I then passed my 8th grade yearbook picture around for everyone to see. The reaction was always the same: Each person would look at the yearbook with this look of skepticism, sure I'd blown the ugliness of the photo way out of proportion. But they were never prepared for the truth: the picture was so bad that my words didn't do it justice. I would watch the eyes of every person, and each person would scan through the photos of normal kids until my face was found, and then that person's eyes would open wide and he or she would start laughing hysterically. It continued that way all around the room, with the people who saw it first turning to the people at the other end of the room and saying, "He's not lying!" You would think that the effect would diminish as the yearbook made its way around the room, that by the time it got to the last students that the expectations would be ratcheted up so high that there was no way that the real photo could exceed those expectations. But it always did.
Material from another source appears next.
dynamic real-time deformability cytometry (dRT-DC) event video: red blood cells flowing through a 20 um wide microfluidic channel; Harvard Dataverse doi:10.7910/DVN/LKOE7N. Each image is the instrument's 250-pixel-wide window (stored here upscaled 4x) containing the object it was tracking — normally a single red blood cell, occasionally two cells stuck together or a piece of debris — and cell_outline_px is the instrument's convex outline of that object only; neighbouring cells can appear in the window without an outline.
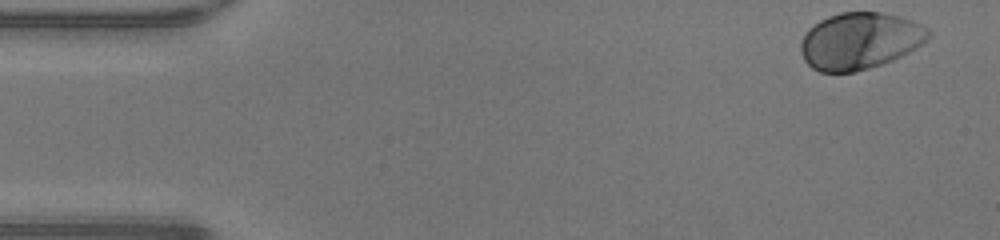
{"species": "human", "species_latin": "Homo sapiens", "temperature_condition": "warm", "stored_images_in_passage": 47, "camera_frame_rate_fps": 3000, "um_per_image_px": 0.085, "donor": {"sex": "male"}, "frame": {"image": 1, "passage_image": 1, "time_ms": 0.0, "image_size_px": [1000, 240], "cell_outline_px": [[932, 36], [928, 40], [916, 48], [892, 60], [868, 68], [852, 72], [820, 72], [812, 68], [804, 60], [800, 48], [800, 44], [808, 28], [820, 20], [828, 16], [840, 12], [884, 12], [900, 16], [912, 20], [928, 28], [932, 32]], "centroid_in_image_um": [73.1, 3.46], "position_along_channel_um": 11.9, "area_um2": 42.37}}
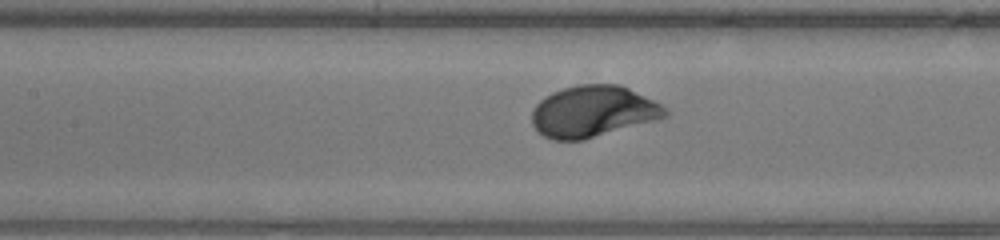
{"frame": {"image": 2, "passage_image": 20, "time_ms": 6.333, "image_size_px": [1000, 240], "cell_outline_px": [[668, 116], [656, 120], [584, 140], [552, 140], [544, 136], [532, 124], [532, 112], [536, 104], [540, 100], [552, 92], [564, 88], [580, 84], [620, 84], [668, 108]], "centroid_in_image_um": [50.41, 9.48], "position_along_channel_um": 157.0, "area_um2": 39.77}}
The year the student was crying I paid special attention to her. She saw the picture and laughed just like everyone else. After she handed the yearbook to the person behind her she turned and looked at me and smiled. I smiled back and for just a moment remembered what I loved about teaching. And then I turned from her and faced the throng of people waiting to make fun of me.
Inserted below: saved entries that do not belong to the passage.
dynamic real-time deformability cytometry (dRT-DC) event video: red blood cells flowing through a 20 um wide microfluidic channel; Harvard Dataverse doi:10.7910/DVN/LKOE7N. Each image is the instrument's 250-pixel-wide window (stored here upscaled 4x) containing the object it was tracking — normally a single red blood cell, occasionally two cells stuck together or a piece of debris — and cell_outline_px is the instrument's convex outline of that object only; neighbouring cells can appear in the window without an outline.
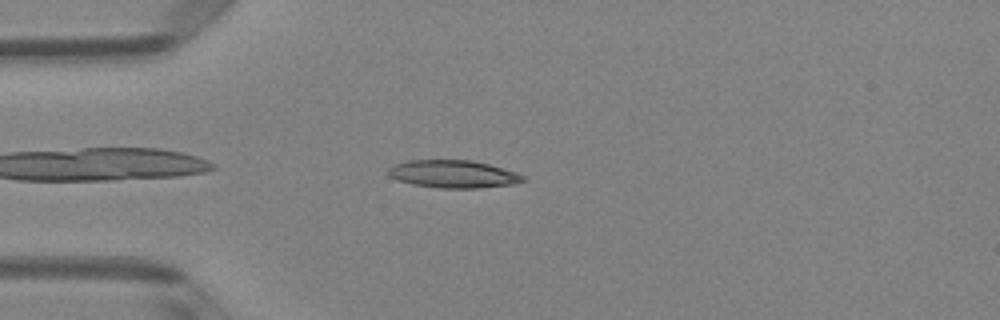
{"species": "Egyptian fruit bat (a non-hibernating species)", "species_latin": "Rousettus aegyptiacus", "temperature_condition": "room temperature", "stored_images_in_passage": 5, "camera_frame_rate_fps": 3000, "um_per_image_px": 0.085, "animal": {"sex": "female"}, "frame": {"image": 1, "passage_image": 4, "time_ms": 1.0, "image_size_px": [1000, 320], "cell_outline_px": [[528, 180], [512, 184], [480, 188], [440, 188], [412, 184], [396, 180], [388, 176], [388, 168], [396, 164], [408, 160], [472, 160], [504, 168], [516, 172], [524, 176]], "centroid_in_image_um": [38.53, 14.79], "position_along_channel_um": 46.5, "area_um2": 21.85}}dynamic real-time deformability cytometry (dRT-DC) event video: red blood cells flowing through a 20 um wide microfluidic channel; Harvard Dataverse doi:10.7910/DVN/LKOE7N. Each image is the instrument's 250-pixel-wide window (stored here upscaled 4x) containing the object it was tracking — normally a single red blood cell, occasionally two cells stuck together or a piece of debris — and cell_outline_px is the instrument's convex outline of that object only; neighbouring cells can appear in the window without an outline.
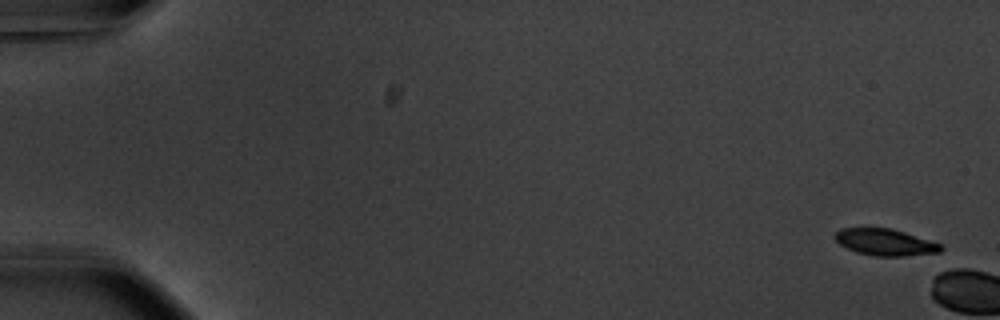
{"species": "common noctule bat (a hibernating species)", "species_latin": "Nyctalus noctula", "temperature_condition": "warm", "stored_images_in_passage": 4, "camera_frame_rate_fps": 3000, "um_per_image_px": 0.085, "animal": {"sex": "male", "body_mass_g": 20.1, "forearm_length_mm": 53.5}, "frame": {"image": 1, "passage_image": 1, "time_ms": 0.0, "image_size_px": [1000, 320], "cell_outline_px": [[944, 248], [940, 252], [904, 256], [876, 256], [856, 252], [840, 244], [836, 240], [836, 232], [840, 228], [892, 228], [940, 244]], "centroid_in_image_um": [75.24, 20.59], "position_along_channel_um": 9.8, "area_um2": 16.18}}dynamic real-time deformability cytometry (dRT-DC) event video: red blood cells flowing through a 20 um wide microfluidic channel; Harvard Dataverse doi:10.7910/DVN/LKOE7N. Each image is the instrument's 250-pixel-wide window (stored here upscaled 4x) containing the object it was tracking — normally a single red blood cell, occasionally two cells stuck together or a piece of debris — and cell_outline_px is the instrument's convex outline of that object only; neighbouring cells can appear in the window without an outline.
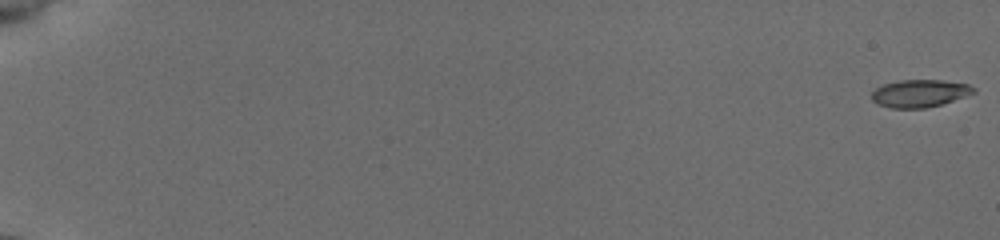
{"species": "common noctule bat (a hibernating species)", "species_latin": "Nyctalus noctula", "temperature_condition": "cold", "stored_images_in_passage": 4, "camera_frame_rate_fps": 3000, "um_per_image_px": 0.085, "animal": {"sex": "female", "body_mass_g": 19.5, "forearm_length_mm": 54.1}, "frame": {"image": 1, "passage_image": 1, "time_ms": 0.0, "image_size_px": [1000, 240], "cell_outline_px": [[976, 92], [940, 104], [924, 108], [892, 108], [880, 104], [872, 100], [872, 92], [876, 88], [884, 84], [900, 80], [940, 80], [968, 84], [976, 88]], "centroid_in_image_um": [78.17, 7.92], "position_along_channel_um": 6.8, "area_um2": 16.07}}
"You're a geek!" someone shouted out.
"Tell me something I don't know," I'd say flatly in return.
I remember one popular girl looking at me like she was seeing me with new eyes. "Mr. Sweasy," she said, "you really were a giant dork, weren't you?"
"Yeah," I said. "I really was."
1,400 students. Not one of them ever disagreed with me that I had the worst yearbook picture ever. One girl one year, though, stayed after class one day and brought me a picture from two years before. "Yours is still the worst," she told me, "but this one comes close, doesn't it?"
I couldn't argue with her. I nodded and said, "It's really close."
She laughed. "But I don't look like that anymore. I don't look good, but I don't look like that anymore. And you survived, Mr. Sweasy, and that means that I'm going to survive, too, doesn't it?"
"Yeah," I said. "It does."
This is a long entry. I guess I just wanted to say this to my old friend: Everyone thinks he or she is "nothing special" in high school. But you WERE something special then, and you are now, too. The compliments are sincere.